As Mary got closer though, she thought her eyes must be playing tricks on her in the darkness of early dawn. Because it looked as if the large boulder had been moved away from the mouth of the cave. So they walked faster now, and then broke into a run.
As Mary neared the cave, her fears were confirmed. The stone had been moved away and the tomb was open. The women carefully went inside and looked around. His body was gone! How could that be? Who would have done such a thing?
They instinctively grabbed for each other as they frantically looked around for clues of his whereabouts. But before they had a chance to do or say anything, two men in dazzling white clothes were suddenly there beside them. The women clutched each other tighter and looked away in fear.
But the men spoke quite calmly.
“Why are you here?” they asked.
“Did you really think that he would still be dead?
Do you not remember what he told you?”
“That he would be handed over to sinners, and be crucified – but on the third day – would rise again?”
The women slowly looked up, but the men were gone.
And then it all came rushing back to Mary. All of the teaching and words of Jesus. All of those many times when she sat and listened to him talk of the new kingdom – a kingdom in which she was no longer a slave – but free.
No longer a slave to her demons. But free to choose her own path.
No longer a slave to the disdainful way that others looked at her. But free to see her beauty through the eyes of God.
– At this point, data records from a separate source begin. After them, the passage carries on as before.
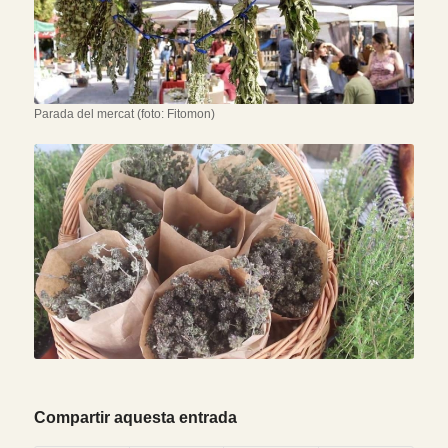
Parada del mercat (foto: Fitomon)
Compartir aquesta entrada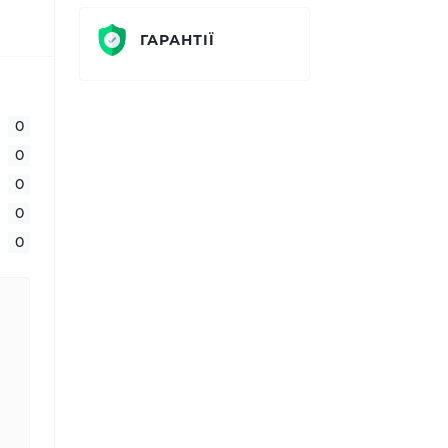
ГАРАНТІЇ
0
0
0
0
0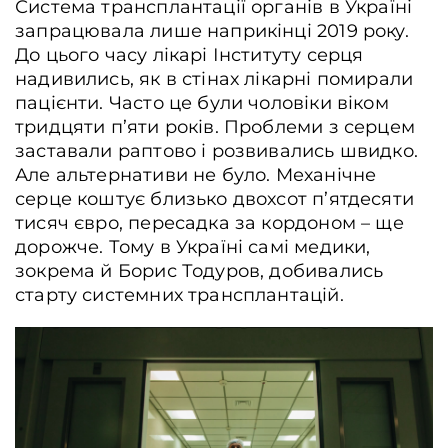
Система трансплантації органів в Україні
запрацювала лише наприкінці 2019 року.
До цього часу лікарі Інституту серця
надивились, як в стінах лікарні помирали
пацієнти. Часто це були чоловіки віком
тридцяти п’яти років. Проблеми з серцем
заставали раптово і розвивались швидко.
Але альтернативи не було. Механічне
серце коштує близько двохсот п’ятдесяти
тисяч євро, пересадка за кордоном – ще
дорожче. Тому в Україні самі медики,
зокрема й Борис Тодуров, добивались
старту системних трансплантацій.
No longer a slave to her poverty. But free in the knowledge that she would inherit treasures in heaven.
She was a slave no longer. He had made her free.
And so then. So then she understood. She understood how she could live without him. She understood that she did not have to go back to her old life, because she was still that child of God that he saw in her.
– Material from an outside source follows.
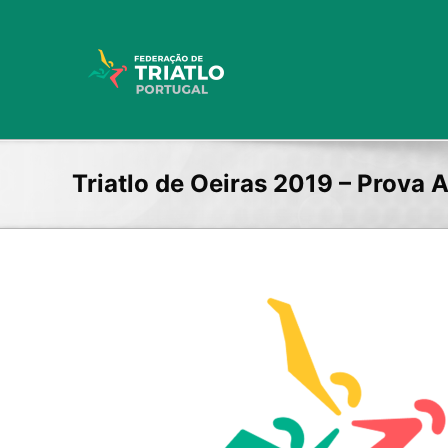
Skip
to
content
Triatlo de Oeiras 2019 – Prova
In fact she even understood about the last being first, because she – Mary of Magdala – had just heard about the Lord’s resurrection before anyone else.
Of course, she knew that life would never be the same without him, but she also knew that she would never be the same either. He had conquered death, and that assured her that life with him could and would continue, even without his physical presence.
And she knew to the bottom of her soul, that it was true –that Jesus of Nazareth was and is the Messiah.
She was suddenly full of energy and her face shone brightly and she almost flew down the mountain with the other women as they ran to tell the eleven and the others what they had seen and what she now knew to be true. She ran back in joy and thanksgiving to declare the good news of Jesus Christ!
Like Mary Magdalene, we also live in a world that is full of evil and sin. Like Mary, we long to have the physical presence of Jesus with us. We pray that he could be here to pick us up when we fall, or to heal us when we hurt, to comfort us when we are afraid. Or to drive away the demons that keep us from doing what we know that we should.
But instead, we also have only his spiritual presence.
Like Mary, we struggle to understand what this kingdom of God is supposed to be like and why it has to be so darn hard sometimes.
And like her, we have to go out into the world tomorrow and the next day and the next in the hope of that empty cave.
But also, like Mary of Magdala, we go in the sure and present knowledge that death has been conquered for us.
Like her, we understand that Jesus came for the sake of all of us, particularly those who struggle in life. He came to affirm that we are all unique children of God, made in God’s image.
And nothing, nothing, that the world does or says to us can change that.
So like Mary, we celebrate the resurrection and all that it means for us. Because through Christ’s victory over death, we know that we have been changed and that we will never be the same again.
And lastly - like Mary - we go out in joy and thanksgiving, as apostles to the world, to tell others what we have seen and heard and know to be true.
Jesus Christ is Risen today, alleluia! Alleluia!